Re: WIP: long transactions on hot standby feedback replica / proof of concept

From: Alexander Korotkov <a(dot)korotkov(at)postgrespro(dot)ru>
To: Masahiko Sawada <sawada(dot)mshk(at)gmail(dot)com>
Cc: Robert Haas <robertmhaas(at)gmail(dot)com>, Ivan Kartyshov <i(dot)kartyshov(at)postgrespro(dot)ru>, "pgsql-hackers(at)postgresql(dot)org" <pgsql-hackers(at)postgresql(dot)org>
Subject: Re: WIP: long transactions on hot standby feedback replica / proof of concept
Date: 2017-11-03 22:04:22
Message-ID: CAPpHfdu9cDv_2Yw87=5U25P+1k8Mv=K_o78tTcT70km55okK5g@mail.gmail.com
Views: Raw Message | Whole Thread | Download mbox | Resend email
Thread:
Lists: pgsql-hackers

On Wed, Nov 1, 2017 at 5:55 AM, Masahiko Sawada <sawada(dot)mshk(at)gmail(dot)com>
wrote:

> On Tue, Oct 31, 2017 at 6:17 PM, Alexander Korotkov
> <a(dot)korotkov(at)postgrespro(dot)ru> wrote:
> > On Tue, Oct 31, 2017 at 5:16 AM, Masahiko Sawada <sawada(dot)mshk(at)gmail(dot)com>
> > wrote:
> >>
> >> On Mon, Oct 30, 2017 at 10:16 PM, Robert Haas <robertmhaas(at)gmail(dot)com>
> >> wrote:
> >> > On Tue, Oct 24, 2017 at 1:26 PM, Ivan Kartyshov
> >> > <i(dot)kartyshov(at)postgrespro(dot)ru> wrote:
> >> >> Hello. I made some bugfixes and rewrite the patch.

=======

• [Challenges]
[1] Summarize the hot standby thread in two sentences.
[2] Please answer these questions about the hot standby thread:
(a) On what date and at what time was Korotkov's message sent?
(b) Who besides the mailing list is copied on it?
(c) What does Ivan Kartyshov say he did?
[3] Go on with the hot standby thread, starting after its last line.
The listing is not used in any task.

=======

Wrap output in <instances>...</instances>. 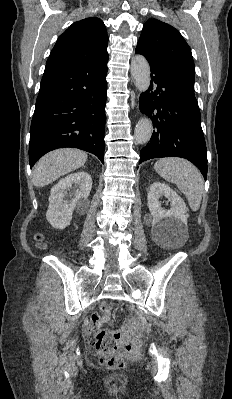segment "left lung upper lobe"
<instances>
[{
    "instance_id": "5c2ea615",
    "label": "left lung upper lobe",
    "mask_w": 232,
    "mask_h": 399,
    "mask_svg": "<svg viewBox=\"0 0 232 399\" xmlns=\"http://www.w3.org/2000/svg\"><path fill=\"white\" fill-rule=\"evenodd\" d=\"M136 49L160 60L194 96V61L190 47L178 30L162 21L149 19Z\"/></svg>"
}]
</instances>
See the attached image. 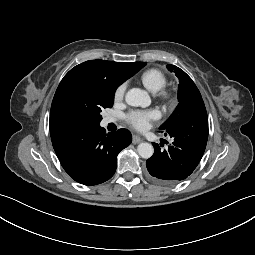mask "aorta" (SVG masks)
<instances>
[{"mask_svg": "<svg viewBox=\"0 0 255 255\" xmlns=\"http://www.w3.org/2000/svg\"><path fill=\"white\" fill-rule=\"evenodd\" d=\"M125 101L130 106H140L143 108L148 107L151 104V98L148 93L139 88L130 89L125 95ZM137 151L142 158L148 159L152 157L154 148L150 143L144 142L138 145Z\"/></svg>", "mask_w": 255, "mask_h": 255, "instance_id": "aorta-1", "label": "aorta"}]
</instances>
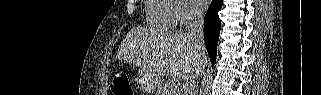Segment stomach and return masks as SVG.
Listing matches in <instances>:
<instances>
[{"label": "stomach", "instance_id": "obj_1", "mask_svg": "<svg viewBox=\"0 0 321 95\" xmlns=\"http://www.w3.org/2000/svg\"><path fill=\"white\" fill-rule=\"evenodd\" d=\"M137 85L143 91H153L156 88L157 80L145 71H140L137 75Z\"/></svg>", "mask_w": 321, "mask_h": 95}]
</instances>
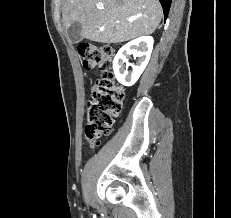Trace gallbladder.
<instances>
[{"label":"gallbladder","instance_id":"gallbladder-1","mask_svg":"<svg viewBox=\"0 0 231 218\" xmlns=\"http://www.w3.org/2000/svg\"><path fill=\"white\" fill-rule=\"evenodd\" d=\"M81 24L79 22H74L68 29V36L72 43H78L82 40L81 36Z\"/></svg>","mask_w":231,"mask_h":218}]
</instances>
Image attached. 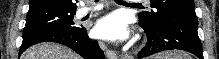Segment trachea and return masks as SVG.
<instances>
[{
  "instance_id": "3493384b",
  "label": "trachea",
  "mask_w": 219,
  "mask_h": 59,
  "mask_svg": "<svg viewBox=\"0 0 219 59\" xmlns=\"http://www.w3.org/2000/svg\"><path fill=\"white\" fill-rule=\"evenodd\" d=\"M95 2H98V0H96ZM116 3H126L125 1L123 0H115ZM134 4H139V3H134Z\"/></svg>"
}]
</instances>
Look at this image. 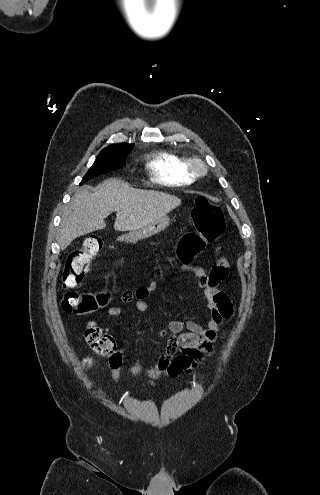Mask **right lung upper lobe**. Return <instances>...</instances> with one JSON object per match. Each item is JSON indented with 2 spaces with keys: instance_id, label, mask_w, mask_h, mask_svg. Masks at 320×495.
Returning <instances> with one entry per match:
<instances>
[{
  "instance_id": "cb5924a9",
  "label": "right lung upper lobe",
  "mask_w": 320,
  "mask_h": 495,
  "mask_svg": "<svg viewBox=\"0 0 320 495\" xmlns=\"http://www.w3.org/2000/svg\"><path fill=\"white\" fill-rule=\"evenodd\" d=\"M133 144H128V143H120V144H111L105 149L111 150V149H132Z\"/></svg>"
}]
</instances>
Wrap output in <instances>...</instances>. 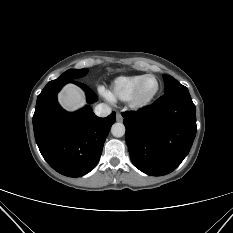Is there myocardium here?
<instances>
[{"label":"myocardium","instance_id":"myocardium-1","mask_svg":"<svg viewBox=\"0 0 233 233\" xmlns=\"http://www.w3.org/2000/svg\"><path fill=\"white\" fill-rule=\"evenodd\" d=\"M148 78H153L156 81V89L153 92L152 95H150L148 98L146 99H141L140 98V90L141 87L143 85V83L148 79ZM160 90V83L159 80L157 79L156 76L154 75H145L137 84V86L135 87L133 93L131 94L130 98L128 99L129 102V106L135 110V111H141L144 110L145 108H147L152 102L153 100L156 98V96L158 95Z\"/></svg>","mask_w":233,"mask_h":233}]
</instances>
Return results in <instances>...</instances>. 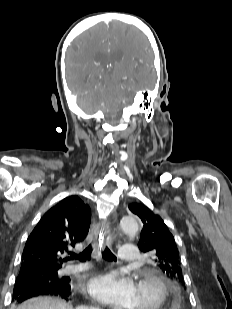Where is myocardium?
Instances as JSON below:
<instances>
[{"mask_svg":"<svg viewBox=\"0 0 232 309\" xmlns=\"http://www.w3.org/2000/svg\"><path fill=\"white\" fill-rule=\"evenodd\" d=\"M152 284L156 287L158 297L156 303L146 309H164L167 305L171 292L167 281L158 273L153 271H141L138 276V285Z\"/></svg>","mask_w":232,"mask_h":309,"instance_id":"myocardium-1","label":"myocardium"}]
</instances>
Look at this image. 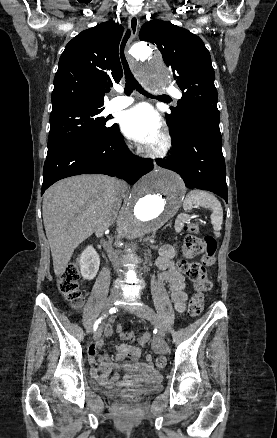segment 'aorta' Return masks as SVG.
<instances>
[{
  "label": "aorta",
  "instance_id": "762f6f07",
  "mask_svg": "<svg viewBox=\"0 0 277 438\" xmlns=\"http://www.w3.org/2000/svg\"><path fill=\"white\" fill-rule=\"evenodd\" d=\"M131 54L142 64L138 76L143 85L158 90L170 82V71L160 55L144 43H136ZM185 185L174 172L157 169L141 178L133 187L128 204L118 220L115 242L127 249L133 242L154 232L171 219L181 206Z\"/></svg>",
  "mask_w": 277,
  "mask_h": 438
}]
</instances>
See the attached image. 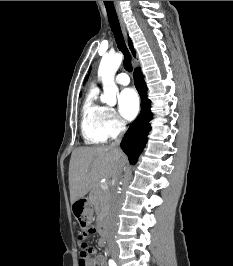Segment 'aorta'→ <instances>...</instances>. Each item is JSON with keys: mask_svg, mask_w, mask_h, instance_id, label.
<instances>
[{"mask_svg": "<svg viewBox=\"0 0 233 266\" xmlns=\"http://www.w3.org/2000/svg\"><path fill=\"white\" fill-rule=\"evenodd\" d=\"M122 60L123 55L115 53L104 56L99 65L98 76L101 78L103 84V95L101 96V101L109 106H114L116 104L118 88L114 81V77Z\"/></svg>", "mask_w": 233, "mask_h": 266, "instance_id": "762f6f07", "label": "aorta"}]
</instances>
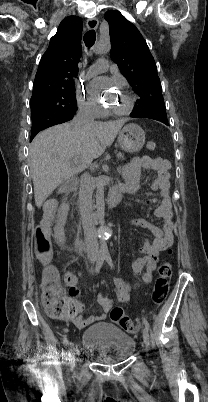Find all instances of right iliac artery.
Instances as JSON below:
<instances>
[{"label": "right iliac artery", "mask_w": 208, "mask_h": 402, "mask_svg": "<svg viewBox=\"0 0 208 402\" xmlns=\"http://www.w3.org/2000/svg\"><path fill=\"white\" fill-rule=\"evenodd\" d=\"M104 260H105V255H104V254H100V255H99V258H98V261H97V263H96V266H95V273H98V272L100 271V269H101V267H102V265H103V263H104ZM63 345H64V348L67 349V347H68V338H67V335H64V338H63Z\"/></svg>", "instance_id": "obj_1"}]
</instances>
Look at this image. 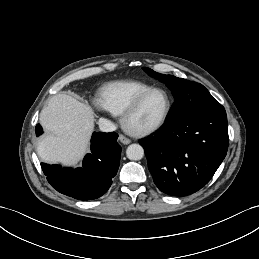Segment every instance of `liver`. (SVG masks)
I'll return each mask as SVG.
<instances>
[{
  "mask_svg": "<svg viewBox=\"0 0 259 259\" xmlns=\"http://www.w3.org/2000/svg\"><path fill=\"white\" fill-rule=\"evenodd\" d=\"M40 123L48 133L37 145L43 161L75 166L89 152L94 130V111L89 105L56 94L41 111Z\"/></svg>",
  "mask_w": 259,
  "mask_h": 259,
  "instance_id": "6515ba94",
  "label": "liver"
}]
</instances>
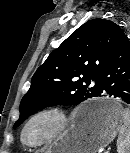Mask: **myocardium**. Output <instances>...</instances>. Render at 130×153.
<instances>
[{
    "label": "myocardium",
    "instance_id": "f54148a6",
    "mask_svg": "<svg viewBox=\"0 0 130 153\" xmlns=\"http://www.w3.org/2000/svg\"><path fill=\"white\" fill-rule=\"evenodd\" d=\"M41 119H48L52 122V129L48 134L38 141L32 142L26 139V133L30 126ZM71 121L69 113L57 106H49L42 108L33 113L23 124L20 131L21 143L29 148H38L47 144L52 143L59 138L67 129Z\"/></svg>",
    "mask_w": 130,
    "mask_h": 153
}]
</instances>
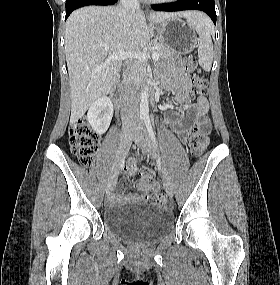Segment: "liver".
<instances>
[{"mask_svg": "<svg viewBox=\"0 0 280 285\" xmlns=\"http://www.w3.org/2000/svg\"><path fill=\"white\" fill-rule=\"evenodd\" d=\"M198 12L151 13L126 11L122 6H88L74 11L66 21L65 55L74 124L91 104L109 93L122 67V60L108 61L117 51H140L154 36V24L169 18L195 20ZM148 19L150 23H147Z\"/></svg>", "mask_w": 280, "mask_h": 285, "instance_id": "1", "label": "liver"}]
</instances>
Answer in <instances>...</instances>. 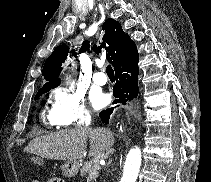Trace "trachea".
Instances as JSON below:
<instances>
[{
    "label": "trachea",
    "instance_id": "trachea-1",
    "mask_svg": "<svg viewBox=\"0 0 211 182\" xmlns=\"http://www.w3.org/2000/svg\"><path fill=\"white\" fill-rule=\"evenodd\" d=\"M106 73H107L108 76H114V70L111 67V65H107Z\"/></svg>",
    "mask_w": 211,
    "mask_h": 182
}]
</instances>
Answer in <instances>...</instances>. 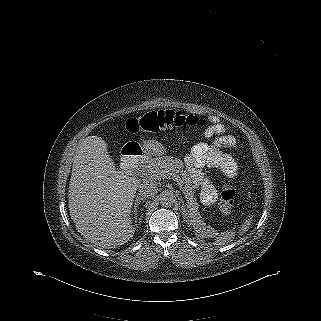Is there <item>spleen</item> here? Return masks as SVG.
<instances>
[{"mask_svg": "<svg viewBox=\"0 0 321 321\" xmlns=\"http://www.w3.org/2000/svg\"><path fill=\"white\" fill-rule=\"evenodd\" d=\"M251 218L245 220V222L242 224L241 229L239 230V233H244L248 228L249 225L251 224ZM235 237V232L234 230H227L226 232H224L221 237L218 238V242H222L225 243L227 241H231L232 239H234Z\"/></svg>", "mask_w": 321, "mask_h": 321, "instance_id": "3e777b00", "label": "spleen"}]
</instances>
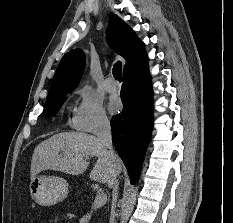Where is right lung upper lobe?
Segmentation results:
<instances>
[{
  "label": "right lung upper lobe",
  "mask_w": 233,
  "mask_h": 223,
  "mask_svg": "<svg viewBox=\"0 0 233 223\" xmlns=\"http://www.w3.org/2000/svg\"><path fill=\"white\" fill-rule=\"evenodd\" d=\"M106 36L109 45L126 61L124 75L148 65L143 42L118 16L111 17ZM85 64V55L81 49L71 50L63 56L52 79L45 105L62 100L76 88Z\"/></svg>",
  "instance_id": "cb5924a9"
}]
</instances>
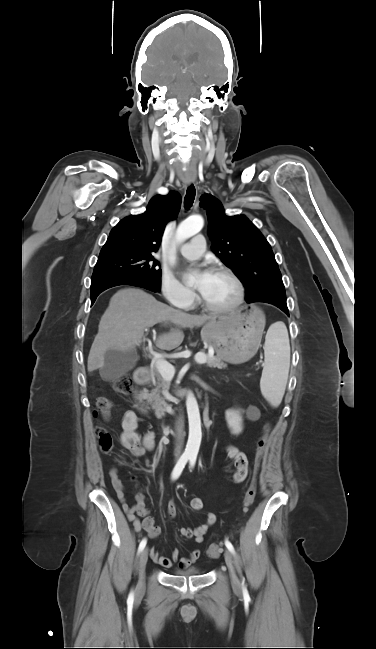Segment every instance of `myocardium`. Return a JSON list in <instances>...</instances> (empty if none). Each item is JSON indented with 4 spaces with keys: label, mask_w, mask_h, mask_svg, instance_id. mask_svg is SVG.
I'll return each instance as SVG.
<instances>
[{
    "label": "myocardium",
    "mask_w": 376,
    "mask_h": 649,
    "mask_svg": "<svg viewBox=\"0 0 376 649\" xmlns=\"http://www.w3.org/2000/svg\"><path fill=\"white\" fill-rule=\"evenodd\" d=\"M214 272L215 273L225 274L233 281V283H234V285L236 287V290H237L236 297L231 303H229V304H227L225 306H213V305H210L204 299V297L202 296L201 293H199V296H198L199 305L203 309H205L206 311L214 313V314L230 313V312L236 310L243 303L244 298H245L244 285H243L241 279L237 276V274L228 267H225V266L215 267Z\"/></svg>",
    "instance_id": "obj_1"
}]
</instances>
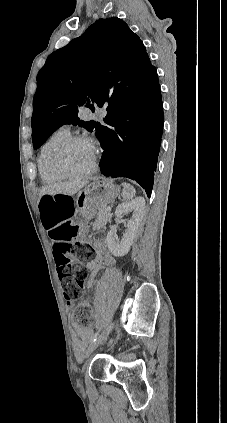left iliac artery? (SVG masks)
I'll list each match as a JSON object with an SVG mask.
<instances>
[{"mask_svg":"<svg viewBox=\"0 0 227 423\" xmlns=\"http://www.w3.org/2000/svg\"><path fill=\"white\" fill-rule=\"evenodd\" d=\"M101 333V329H99L90 339V343L92 344L93 342H95L97 340V338L100 336Z\"/></svg>","mask_w":227,"mask_h":423,"instance_id":"left-iliac-artery-1","label":"left iliac artery"}]
</instances>
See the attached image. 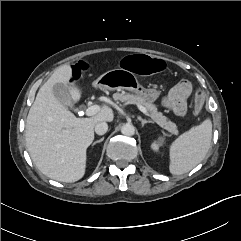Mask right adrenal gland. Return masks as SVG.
I'll use <instances>...</instances> for the list:
<instances>
[{
  "instance_id": "obj_1",
  "label": "right adrenal gland",
  "mask_w": 241,
  "mask_h": 241,
  "mask_svg": "<svg viewBox=\"0 0 241 241\" xmlns=\"http://www.w3.org/2000/svg\"><path fill=\"white\" fill-rule=\"evenodd\" d=\"M104 140V137H102L100 140L94 141L92 146H94L97 143H101Z\"/></svg>"
}]
</instances>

=======

• [Answers for the exercise]
[1] In a message dated 2017-11-03 on the pgsql-hackers list, Alexander Korotkov replies to Masahiko Sawada in the thread "WIP: long transactions on hot standby feedback replica / proof of concept," with Robert Haas and Ivan Kartyshov copied. The quoted exchange goes back through Sawada, Korotkov and Haas to a message of October 24, 2017, in which Kartyshov said he had made some bugfixes and rewritten the patch.

[2]
(a) 2017-11-03 at 22:04:22.
(b) Robert Haas and Ivan Kartyshov.
(c) He made some bugfixes and rewrote the patch.

[3]
> >> >
> >> > I don't think it's a good idea to deliberately leave the state of the
> >> > standby different from the state of the master on the theory that it
> >> > won't matter. I feel like that's something that's likely to come back
> >> > to bite us.
> >>
> >> I agree with Robert. What happen if we intentionally don't apply the
> >> truncation WAL and switched over? If we insert a tuple on the new
> >> master server to a block that has been truncated on the old master,
> >> the WAL apply on the new standby will fail? I guess there are such
> >> corner cases causing failures of WAL replay after switch-over.
> >
> >
> > Yes, that looks dangerous. One approach to cope that could be teaching
> heap
> > redo function to handle such these situations. But I expect this
> approach
> > to be criticized for bad design. And I understand fairness of this
> > criticism.
> >
> > However, from user prospective of view, current behavior of
> > hot_standby_feedback is just broken, because it both increases bloat and
> > doesn't guarantee that read-only query on standby wouldn't be cancelled
> > because of vacuum. Therefore, we should be looking for solution: if one
> > approach isn't good enough, then we should look for another approach.
> >
> > I can propose following alternative approach: teach read-only queries on
> hot
> > standby to tolerate concurrent relation truncation. Therefore, when
> > non-existent heap page is accessed on hot standby, we can know that it
> was
> > deleted by concurrent truncation and should be assumed to be empty. Any
> > thoughts?
> >
>
> You also meant that the applying WAL for AccessExclusiveLock is always
> skipped on standby servers to allow scans to access the relation?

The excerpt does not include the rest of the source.